VOTING AT ANNUAL MEETING
General Information
Shareholders may vote in person or by proxy at the Annual Meeting. Proxies
given may be revoked at any time by filing with the Company either a written
revocation or a duly executed proxy bearing a later date, or by appearing at the
Annual Meeting and voting in person. All shares will be voted as specified on
each properly executed proxy. If no choice is specified, the shares will be
voted as recommended by the Board of Directors, namely "FOR" Proposal 1 to elect
the three persons nominated as Class B directors by the Board of Directors, and
"FOR" Proposal 2 (Ratification of Appointment of Independent Public
Accountants).
As of September 14, 2000, the record date for determining shareholders
entitled to notice of and to vote at the Annual Meeting, LSI Industries had
10,291,119 Common Shares outstanding. Each share is entitled to one vote. Only
shareholders of record at the close of business on September 14, 2000, will be
entitled to vote at the Annual Meeting.
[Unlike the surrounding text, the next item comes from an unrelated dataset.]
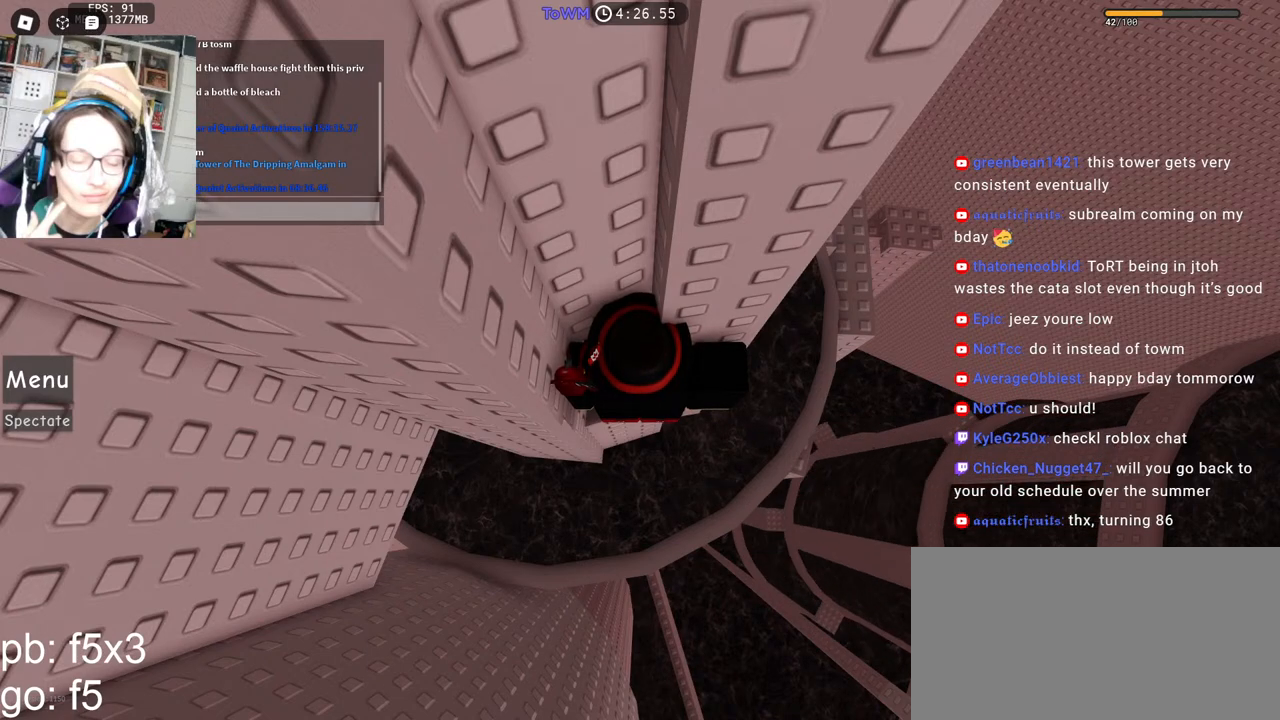
{"keys": [], "mouse": [], "events": []}
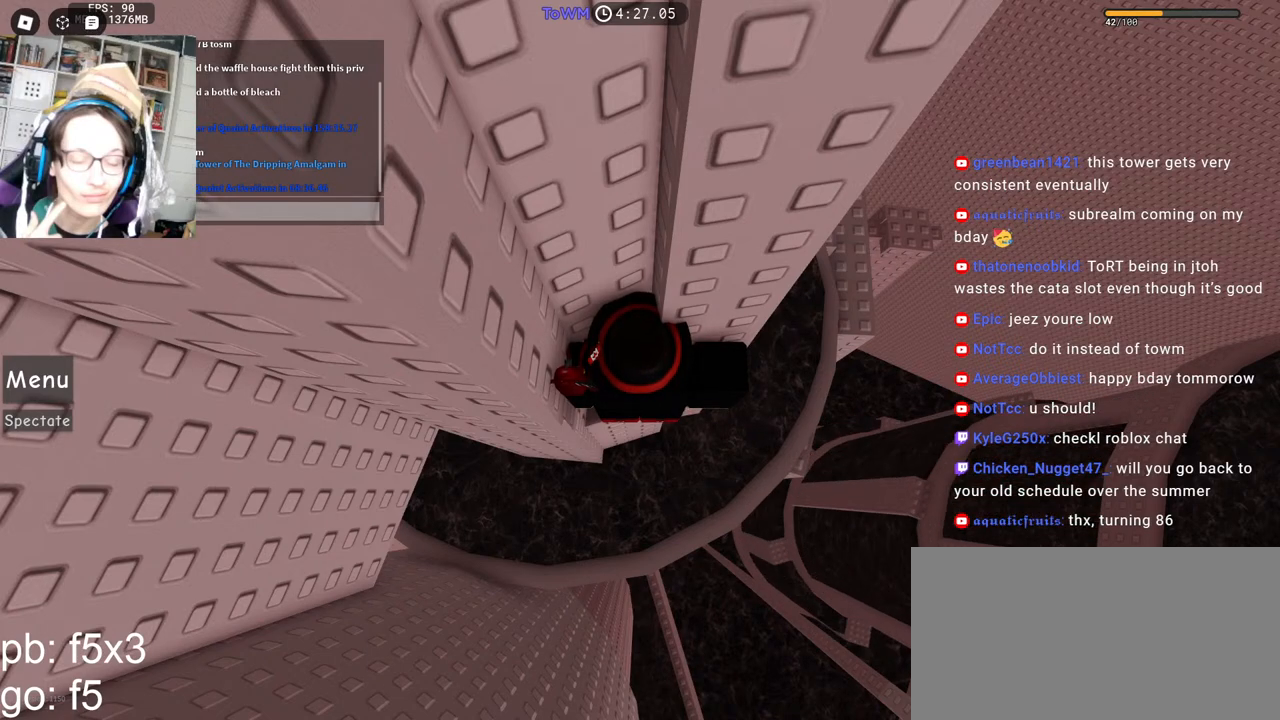
{"keys": [], "mouse": [], "events": []}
Abstentions and shares otherwise not
voted for any reason, including broker non-votes, will have no effect on the
outcome of any vote taken at the Annual Meeting.
<PAGE>
Principal Shareholders
As of September 7, 2000, the following are the only shareholders known by
the Company to own beneficially 5% or more of its outstanding Common Shares:
Amount and Nature of Percent
Name of Beneficial Owner Beneficial Ownership Of Class
------------------------ -------------------- --------
T. Rowe Price Associates, Inc. 1,007,300 9.68%
100 East Pratt Street
Baltimore, MD 21202
Fleet Investment Advisors, Inc. 615,005 5.91%
75 State Street
Boston, MA 02109
Robert J. Ready 557,843 (a) 5.36%
10000 Alliance Road
Cincinnati, Ohio 45242
Dalton, Greiner, Hartman, Maher & Co. 521,900 5.01%
565 Fifth Avenue
Suite 2101
New York, NY 10017-2413
(a) Includes 14,685 shares held in the Company's non-qualified Deferred
Compensation Plan, and 130,488 shares held in trust for Mr. Ready's
children. Mr. Ready disclaims beneficial ownership of shares held by or in
trust for his children.
Voting by Proxy
All properly signed proxies will, unless a different choice is indicated,
be voted "FOR" the election of the three nominees for Class B directors proposed
by the Board of Directors, and ratification of the appointment of independent
public accountants.
If any other matters come before the meeting or any adjournment, each proxy
will be voted in the discretion of the individuals named as proxies on the card.
Shareholder Proposals
Shareholders who desire to have proposals included in the Notice for the
2001 Annual Meeting of Shareholders must submit their proposals to the Company
at its offices on or before May 30, 2001.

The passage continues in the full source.